### [What to do]
Nothing should be left out: write out the whole listing exactly.

--- Material supplied Enclosed Below ---

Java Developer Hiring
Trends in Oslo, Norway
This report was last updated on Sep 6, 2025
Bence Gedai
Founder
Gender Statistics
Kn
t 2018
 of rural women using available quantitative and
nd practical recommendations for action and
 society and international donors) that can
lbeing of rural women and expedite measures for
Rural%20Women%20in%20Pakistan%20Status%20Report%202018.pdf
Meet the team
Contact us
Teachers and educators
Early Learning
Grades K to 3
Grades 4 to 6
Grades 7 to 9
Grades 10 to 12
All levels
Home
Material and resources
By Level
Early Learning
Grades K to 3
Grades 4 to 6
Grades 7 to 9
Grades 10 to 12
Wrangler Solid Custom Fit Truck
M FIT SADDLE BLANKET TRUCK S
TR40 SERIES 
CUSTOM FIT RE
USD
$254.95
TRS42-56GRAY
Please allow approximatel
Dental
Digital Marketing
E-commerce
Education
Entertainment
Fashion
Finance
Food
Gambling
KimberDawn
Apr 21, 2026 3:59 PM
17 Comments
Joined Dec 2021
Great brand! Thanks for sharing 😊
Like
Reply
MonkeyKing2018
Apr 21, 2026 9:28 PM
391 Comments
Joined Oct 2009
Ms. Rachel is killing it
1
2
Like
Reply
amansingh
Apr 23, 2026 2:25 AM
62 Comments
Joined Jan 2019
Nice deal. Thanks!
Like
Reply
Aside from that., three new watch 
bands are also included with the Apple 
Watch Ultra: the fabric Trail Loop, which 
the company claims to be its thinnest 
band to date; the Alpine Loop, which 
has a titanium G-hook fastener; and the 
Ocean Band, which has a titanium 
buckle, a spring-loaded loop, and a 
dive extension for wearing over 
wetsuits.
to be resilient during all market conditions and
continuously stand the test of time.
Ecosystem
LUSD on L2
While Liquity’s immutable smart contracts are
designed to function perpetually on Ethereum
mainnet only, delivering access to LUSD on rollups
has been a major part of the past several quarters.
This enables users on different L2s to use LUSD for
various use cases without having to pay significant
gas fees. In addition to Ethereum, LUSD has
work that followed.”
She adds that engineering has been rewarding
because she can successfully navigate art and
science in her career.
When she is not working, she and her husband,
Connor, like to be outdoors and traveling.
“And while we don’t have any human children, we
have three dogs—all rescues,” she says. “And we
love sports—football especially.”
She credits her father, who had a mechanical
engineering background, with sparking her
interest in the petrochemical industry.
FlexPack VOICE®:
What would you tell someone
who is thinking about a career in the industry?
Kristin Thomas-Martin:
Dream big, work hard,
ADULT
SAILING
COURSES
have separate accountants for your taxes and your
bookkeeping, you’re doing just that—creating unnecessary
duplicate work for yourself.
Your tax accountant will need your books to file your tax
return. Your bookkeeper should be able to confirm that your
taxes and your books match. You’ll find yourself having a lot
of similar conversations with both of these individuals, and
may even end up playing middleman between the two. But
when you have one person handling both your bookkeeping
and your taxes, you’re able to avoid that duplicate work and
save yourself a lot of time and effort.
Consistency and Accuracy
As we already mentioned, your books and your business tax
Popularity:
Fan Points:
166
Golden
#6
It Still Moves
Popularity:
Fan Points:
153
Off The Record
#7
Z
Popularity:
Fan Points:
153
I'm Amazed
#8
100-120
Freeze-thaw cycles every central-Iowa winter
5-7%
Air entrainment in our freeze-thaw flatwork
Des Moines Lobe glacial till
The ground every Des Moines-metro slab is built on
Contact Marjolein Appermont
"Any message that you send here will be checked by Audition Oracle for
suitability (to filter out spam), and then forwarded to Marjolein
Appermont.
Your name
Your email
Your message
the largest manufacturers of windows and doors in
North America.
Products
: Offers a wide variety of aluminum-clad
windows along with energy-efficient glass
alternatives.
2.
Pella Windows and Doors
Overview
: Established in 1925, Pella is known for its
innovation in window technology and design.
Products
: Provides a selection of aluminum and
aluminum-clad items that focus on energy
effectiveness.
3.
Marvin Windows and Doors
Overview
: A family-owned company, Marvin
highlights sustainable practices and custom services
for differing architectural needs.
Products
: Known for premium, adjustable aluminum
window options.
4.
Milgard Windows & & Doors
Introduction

--- End of Enclosed Material supplied ---

### [Output for this task]
Java Developer Hiring
Trends in Oslo, Norway
This report was last updated on Sep 6, 2025
Bence Gedai
Founder
Gender Statistics
Kn
t 2018
 of rural women using available quantitative and
nd practical recommendations for action and
 society and international donors) that can
lbeing of rural women and expedite measures for
Rural%20Women%20in%20Pakistan%20Status%20Report%202018.pdf
Meet the team
Contact us
Teachers and educators
Early Learning
Grades K to 3
Grades 4 to 6
Grades 7 to 9
Grades 10 to 12
All levels
Home
Material and resources
By Level
Early Learning
Grades K to 3
Grades 4 to 6
Grades 7 to 9
Grades 10 to 12
Wrangler Solid Custom Fit Truck
M FIT SADDLE BLANKET TRUCK S
TR40 SERIES 
CUSTOM FIT RE
USD
$254.95
TRS42-56GRAY
Please allow approximatel
Dental
Digital Marketing
E-commerce
Education
Entertainment
Fashion
Finance
Food
Gambling
KimberDawn
Apr 21, 2026 3:59 PM
17 Comments
Joined Dec 2021
Great brand! Thanks for sharing 😊
Like
Reply
MonkeyKing2018
Apr 21, 2026 9:28 PM
391 Comments
Joined Oct 2009
Ms. Rachel is killing it
1
2
Like
Reply
amansingh
Apr 23, 2026 2:25 AM
62 Comments
Joined Jan 2019
Nice deal. Thanks!
Like
Reply
Aside from that., three new watch 
bands are also included with the Apple 
Watch Ultra: the fabric Trail Loop, which 
the company claims to be its thinnest 
band to date; the Alpine Loop, which 
has a titanium G-hook fastener; and the 
Ocean Band, which has a titanium 
buckle, a spring-loaded loop, and a 
dive extension for wearing over 
wetsuits.
to be resilient during all market conditions and
continuously stand the test of time.
Ecosystem
LUSD on L2
While Liquity’s immutable smart contracts are
designed to function perpetually on Ethereum
mainnet only, delivering access to LUSD on rollups
has been a major part of the past several quarters.
This enables users on different L2s to use LUSD for
various use cases without having to pay significant
gas fees. In addition to Ethereum, LUSD has
work that followed.”
She adds that engineering has been rewarding
because she can successfully navigate art and
science in her career.
When she is not working, she and her husband,
Connor, like to be outdoors and traveling.
“And while we don’t have any human children, we
have three dogs—all rescues,” she says. “And we
love sports—football especially.”
She credits her father, who had a mechanical
engineering background, with sparking her
interest in the petrochemical industry.
FlexPack VOICE®:
What would you tell someone
who is thinking about a career in the industry?
Kristin Thomas-Martin:
Dream big, work hard,
ADULT
SAILING
COURSES
have separate accountants for your taxes and your
bookkeeping, you’re doing just that—creating unnecessary
duplicate work for yourself.
Your tax accountant will need your books to file your tax
return. Your bookkeeper should be able to confirm that your
taxes and your books match. You’ll find yourself having a lot
of similar conversations with both of these individuals, and
may even end up playing middleman between the two. But
when you have one person handling both your bookkeeping
and your taxes, you’re able to avoid that duplicate work and
save yourself a lot of time and effort.
Consistency and Accuracy
As we already mentioned, your books and your business tax
Popularity:
Fan Points:
166
Golden
#6
It Still Moves
Popularity:
Fan Points:
153
Off The Record
#7
Z
Popularity:
Fan Points:
153
I'm Amazed
#8
100-120
Freeze-thaw cycles every central-Iowa winter
5-7%
Air entrainment in our freeze-thaw flatwork
Des Moines Lobe glacial till
The ground every Des Moines-metro slab is built on
Contact Marjolein Appermont
"Any message that you send here will be checked by Audition Oracle for
suitability (to filter out spam), and then forwarded to Marjolein
Appermont.
Your name
Your email
Your message
the largest manufacturers of windows and doors in
North America.
Products
: Offers a wide variety of aluminum-clad
windows along with energy-efficient glass
alternatives.
2.
Pella Windows and Doors
Overview
: Established in 1925, Pella is known for its
innovation in window technology and design.
Products
: Provides a selection of aluminum and
aluminum-clad items that focus on energy
effectiveness.
3.
Marvin Windows and Doors
Overview
: A family-owned company, Marvin
highlights sustainable practices and custom services
for differing architectural needs.
Products
: Known for premium, adjustable aluminum
window options.
4.
Milgard Windows & & Doors
Introduction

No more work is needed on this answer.